Utopian Dreams of the Absent Minded Author, by Jonathan L. Lawrence, 3rd January 2012
Word count: 765
Theme: peace, desire, future, hope, utopia, dreams
The story:
It was early in the twenty third century that mankind finally found peace with itself. It was thanks to those early colonists, those pioneers of mankind, establishing worlds to settle on, a system of laws, a trade network they put resources in everyone’s reach.
However there was a creeping problem, stagnation. Birth and death rates were kept in balance by what was seen in the past as draconian birth control laws, which were now a fundamental necessity of life in limited sized colonies.
Technological development slowed as the need for a life of constant change subsided. With a stable population, for whom all the needs were met, empire building was no longer a priority, mankind stopped spreading.
It was peace, but towards the start of the twenty fourth century in the Alpha Centauri colony, there was the growing realisation of the looming stagnation. A small group gathered to try to resolve the situation, how to stimulate the human race. There were many ideas, and a lot of resistance for every idea from the government of Alpha Centauri. The government saw only risk to every idea the group tried to present, and refused to be involved or provide resources.
The group persisted in their endeavours, without government assistance. The group grew, within five years there were two thousand members all pooling resources, time and effort, within ten years there were fifteen thousand members of the colony committed to resolving the problem.
The solution was to establish a new colony. The group worked long and hard, salvaging frame, hulls, and other parts from retired and wrecked ships, building up stores the new colony would need.
By the middle of the twenty fourth century they had a working long range colony transport, the first for two centuries. The fully operational colony ship could carry no more than two thousand people, with supplies for two years, building materials and tools needed to build the first colony buildings. Even though the ship would only carry two thousand, and most of the instigators of the humanity solution were now too old to be a part of the voyage, enthusiasm barely waned, people continued to pour in their resources. Work was already beginning on a second colony ship, as skills and resources became spare from the first colony ship.
On the Earth calendar it was the 16th September 2467 when mankind’s first colony ship for two hundred years launched.
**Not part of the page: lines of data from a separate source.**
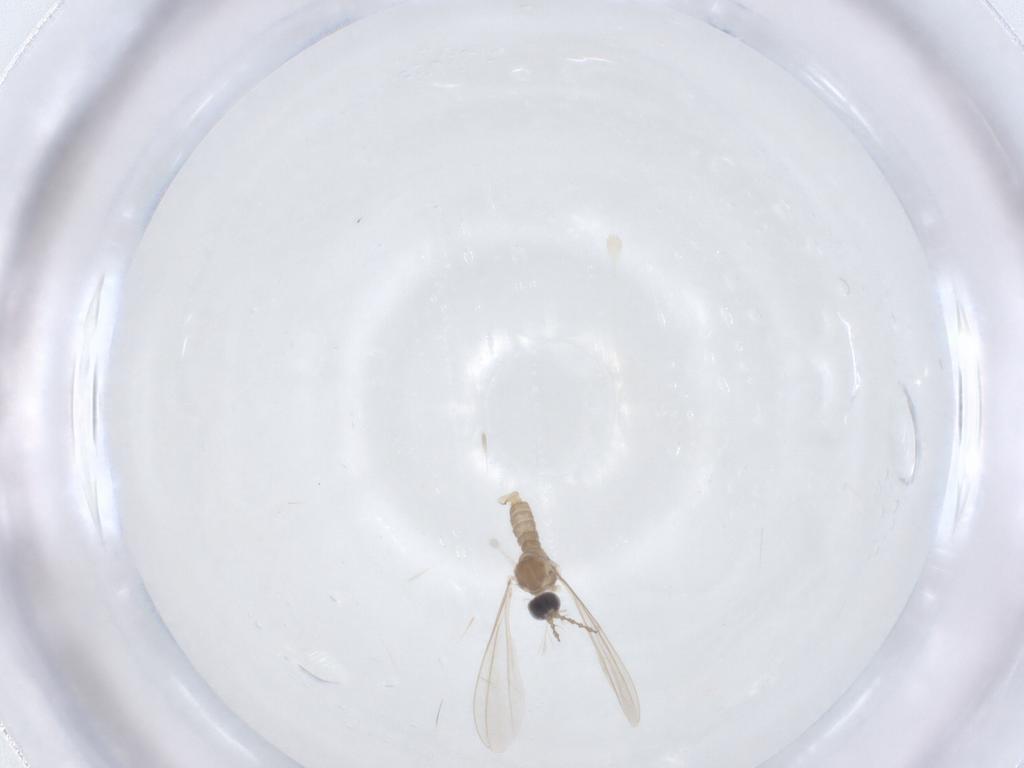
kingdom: Animalia
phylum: Arthropoda
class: Insecta
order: Diptera
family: Cecidomyiidae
It was heralded with much fanfare, there were celebrations as the government of the colony even got involved, swayed by the mass feeling.
As the news spread, other colonial ship projects were instigated in neighbouring colonies, and the momentum carried the colonial fever further and further.
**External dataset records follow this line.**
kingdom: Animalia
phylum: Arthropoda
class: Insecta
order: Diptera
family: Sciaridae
That first of a new wave of colonial ships travelled far, all existing colonies were grouped within a space that could be traversed from one end to the other inside of a year at high burn. The first new colony went further, passing the two year mark, and then as a third approached finally the new colonists found a habitable planet. It was a hard life, with no natural plant life, and a lot of work needed to reach the point where it would support life outside of carefully constructed domes.
In the decades that followed though, those two thousand colonists survived the hardships of a new planet, working tirelessly they made a garden called Paradise, and then spread it further and further outwards, buildings were dotted around, with an eye for aesthetics the new colony would grow to be considered the most beautiful of the colonised worlds of humanity. The decades of work weren’t for nothing, they new colony, by then named in it’s entirety as Paradise’s Landing, the garden planet could produce far greater supplies of precious fruits and vegetables. Fresh fruit and veg were frozen and shipped out en masse to the other colonies, which in turn provided supplies that Paradise’s Landing could not provide itself. The free trade, and careful laws that had created a stable and peaceful colonial system in the early days continued to provide peace and stability in the newer colony words.
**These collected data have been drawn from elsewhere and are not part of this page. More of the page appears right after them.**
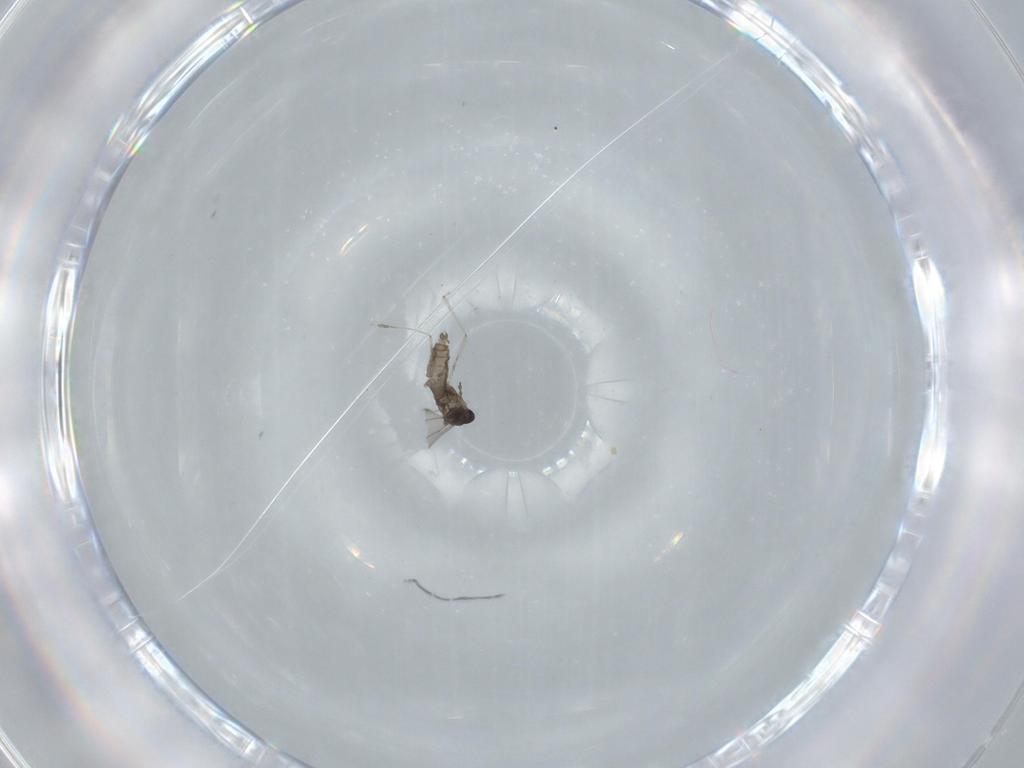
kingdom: Animalia
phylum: Arthropoda
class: Insecta
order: Diptera
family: Cecidomyiidae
Over time, the spirit of the new colonies carried on, whenever a colony reached a certain size or level of productivity, a call was put out to start the new construction and supply of the next colony ship. The new colony ship would venture out further still, spreading a glowing sheen of a peaceful humanity among the stars. Planetary systems that weren’t visible to even the best telescopes of Earth, but they were out there a twinkling hope for all mankind.